• [Required actions]
1. List the author name and date heading of each post in the coyote hunting thread, in the order the posts appear.
2. From the coyote hunting thread, extract the passage that starts at the words "Recently upgraded a" and ends after "YouTube is above.".
3. Write the next part of the coyote hunting forum thread, picking up after its final post.

• [Reading text]
^^^^^^^^^^^^^^^^

# 2020-2-21



## wolverines (Jan 29, 2007)

Recently upgraded a bunch of my calling gear and finally got out to try it all Friday night. Second stand called in a pair and was able to connect with one. Turned out to be my biggest coyote to date. 

I’ve got the video to upload but it’s not showing up as an option to upload. I’ll post it if/when I figure out how.


----------



## wolverines (Jan 29, 2007)

Not sure if this will work, but link to video on YouTube is above. 

As a side note, for anyone claiming the 6.5 creedmoor is overkill for coyotes I respectfully disagree.


----------



## Tactical Assist (Dec 27, 2019)

Nice shot! That’s a big yote, how far of a shot?


----------



## wolverines (Jan 29, 2007)

Tactical Assist said:


> Nice shot! That’s a big yote, how far of a shot?


Coyotes are right at 200 yards. I'm zoomed in to just over 16 power on the 5-20. Original video quality is slightly better on the original compared to how it looks on YouTube.

^^^^^^^^^^^^^^^^

[Records from a dataset]
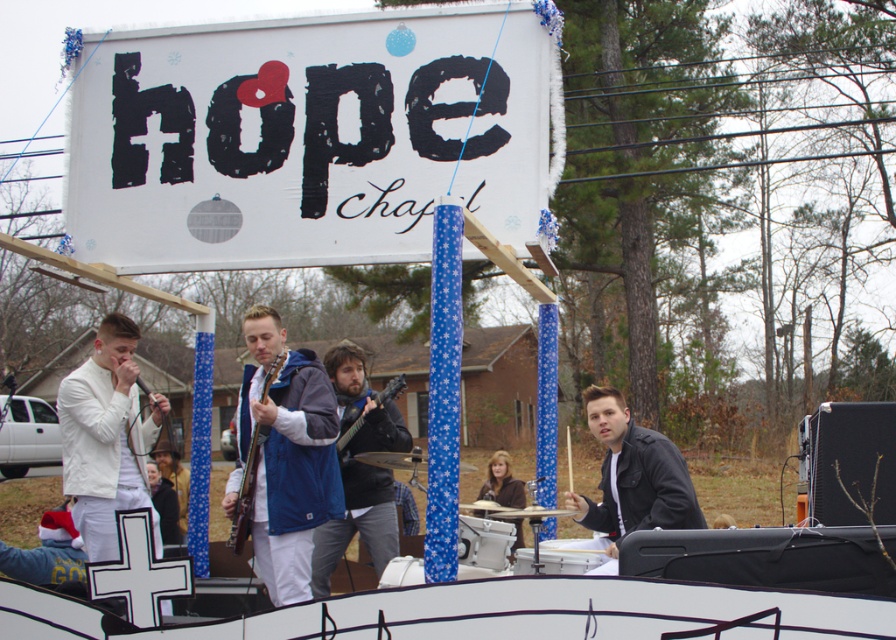
Who is lower down, dark brown leather jacket at center or black matte guitar at center?

dark brown leather jacket at center

Locate an element on the screen. dark brown leather jacket at center is located at coordinates (162, 502).

Is bearded man with guitar at center further to camera compared to black leather jacket at center?

Yes, it is.

Is point (324, 522) closer to camera compared to point (616, 509)?

Yes.

Describe the element at coordinates (359, 468) in the screenshot. This screenshot has width=896, height=640. I see `bearded man with guitar at center` at that location.

Where is `bearded man with guitar at center`? This screenshot has width=896, height=640. bearded man with guitar at center is located at coordinates (359, 468).

Who is higher up, brown fuzzy jacket at center or black matte guitar at center?

black matte guitar at center is higher up.

Does point (487, 486) lie in front of point (355, 422)?

No, it is behind (355, 422).

This screenshot has width=896, height=640. Identify the location of brown fuzzy jacket at center. (502, 483).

^^^^^^^^^^^^^^^^

• [Exercise responses]
1.
wolverines (Jan 29, 2007)
wolverines (Jan 29, 2007)
Tactical Assist (Dec 27, 2019)
wolverines (Jan 29, 2007)

2.
Recently upgraded a bunch of my calling gear and finally got out to try it all Friday night. Second stand called in a pair and was able to connect with one. Turned out to be my biggest coyote to date. 

I’ve got the video to upload but it’s not showing up as an option to upload. I’ll post it if/when I figure out how.


----------



## wolverines (Jan 29, 2007)

Not sure if this will work, but link to video on YouTube is above.

3.
----------



## Tactical Assist (Dec 27, 2019)

Nice........you dropped him at 200 yards!

I hope one of these days I can get in a 300, 400 or even 500 yard shot with my 223 with a 24” barrel.
500 yards would be the limit on range, that bullet drops 45.5”
400 yards 22”
300 yards 8”
200 yards 1.3”
600 yards 81.9”
700 yards 141.7”
800 yards 223.4”

One of my hunting buddies went to a 6.5 creedmoor, he said he likes it more than his 223 built rifle.


----------



## wolverines (Jan 29, 2007)

Tactical Assist said:


> One of my hunting buddies went to a 6.5 creedmoor, he said he likes it more than his 223 built rifle.


I considered setting up my night calling rig with my 224 Valkyrie, but I also hunt with a group running hounds. Considering all the hiking that can be involved with that, I opted to use the 6.5CM which is a much heavier gun and kept the light weight Valkyrie for hunting with hounds. Both are capable of longer shots when needed, I just don't want to think about hold over and drop in the heat of the moment.

I like the long range stuff for woodchucks


----------



## old graybeard (Jan 19, 2006)

Congrats!


----------



## Superhik (Jan 9, 2018)

Congrats! Cool video. It is really interesting to see how they behave. The one on the right new something was up, even at 200 yards. If you pause at 0:18 you can see that other one stopped and turned around facing you...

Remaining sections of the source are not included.